Rush, a senior member of the House telecommunications subcommittee, for years has pushed for legislation to increase minority ownership in telecom. He sponsored failed bills in 2003, 2005 and 2007 to create tax incentives to make it easier for minority-owned media companies to move into the lucrative wireless industry.

In late 2008, Stroud set his sights on wireless assets being divested by Verizon — including its subscriber base — in two dozen states to satisfy antitrust concerns and win federal approval of its purchase of rival Alltel.

Stroud wanted the FCC to encourage Verizon to sell at least some of those assets to a minority-owned company.

He failed in his bids to buy some of what Verizon was selling. AT&T was the successful bidder for most of the assets.

Stroud’s lawyers filed a protest with the FCC.

At a 2009 congressional hearing, Rush ripped the FCC commissioners over the “debacle” of failing to promote minority bidders’ purchase of Verizon assets.

In 2008, Stroud’s family foundation had donated $79,165 to Rush’s church, according to foundation tax returns. In 2009, it gave another $35,000.

Stroud’s company gave $50,000 to Rush’s failed mayoral race in 1999, he personally contributed $10,000 the next year to another Rush campaign fund, state records show.

Stroud’s FCC protest of the Verizon sale was pending in 2010 when the lights were turned off at Rush’s church and Stroud’s Oxford Media Group stepped up to pay the electric bill.

Rush, who founded Beloved and is its pastor, wouldn’t comment other than to say by email: “I feel that this is nothing but a ‘witch-hunt.’ As a member of Congress, I have assiduously attempted to conduct myself in accordance with the high standards of the House Ethics Committee.”

The ethics committee and the Office of Congressional Ethics investigated Rush after the Sun-Times and the BGA reported in 2013 that he’d had to pay no rent for years for his campaign office and that another nonprofit started by Rush got $1 million from the charitable arm of what’s now AT&T for what turned out to be a failed effort to create a “technology center” in Englewood.

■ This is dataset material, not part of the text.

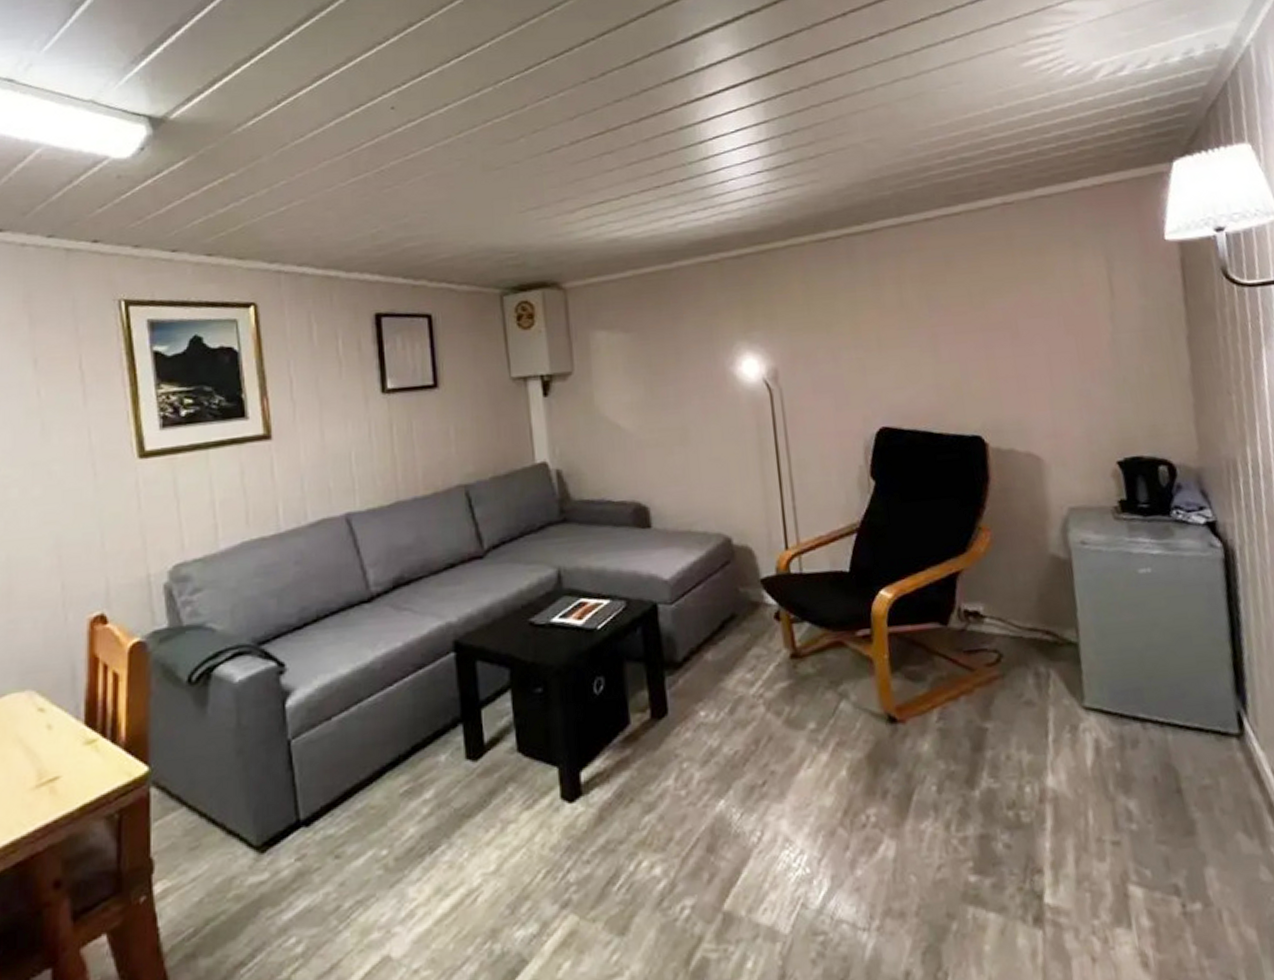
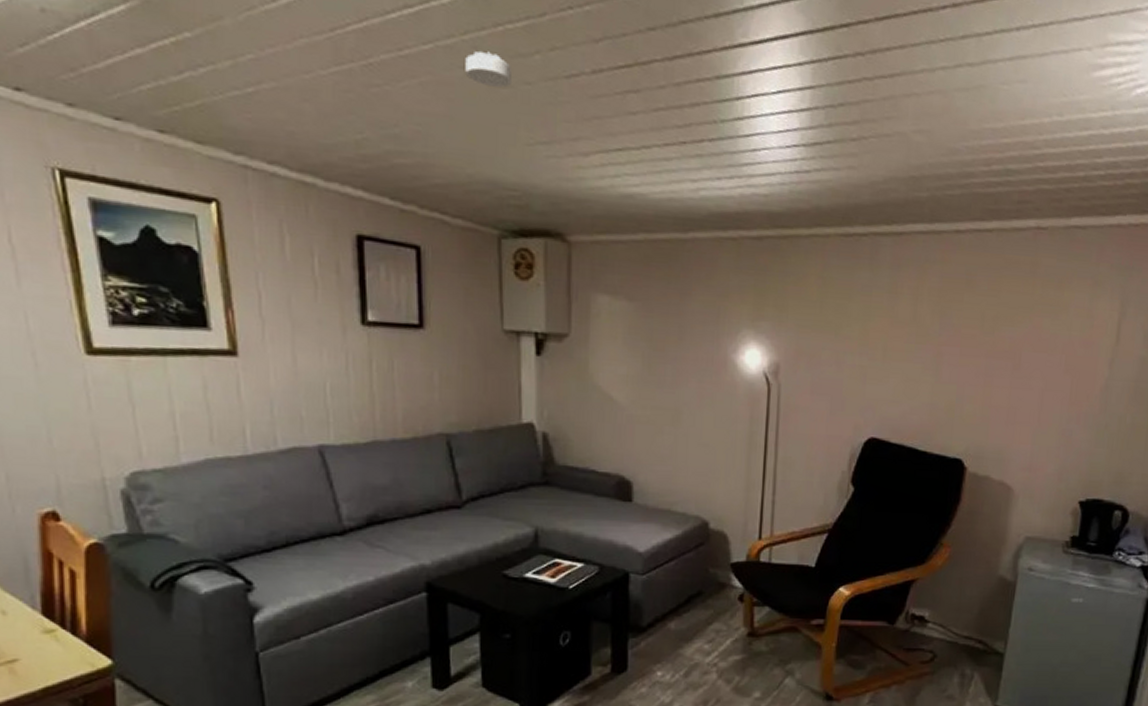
smoke detector: none [461,143,503,171] -> present [465,50,513,88]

At the time, the telecom giant was seeking support for legislation in a House committee on which Rush was a key member.

Congressmen are allowed to solicit donations for their personal charities only with advance, written permission from the ethics committee. Rush told investigators for the Office of Congressional Ethics — whose transcripts also revealed the ComEd payment — he recalled speaking with someone from the committee but couldn’t produce any record of that. Ethics rules ban such donations if they personally benefit a congressman.

Rush’s lawyer, Scott Thomas, wrote the congressional ethics office last year that Rush receives no personal benefit from the church.

“His solicitations of funds for [Beloved] may have been to a company here or there that had some interests before Congress,” Thomas wrote, “but he always wore his pastor hat, not his Congressman hat during those encounters.”

Chuck Neubauer and Sandy Bergo, who wrote this story, are investigators for the Better Government Association. The BGA’s Patrick Rehkamp contributed.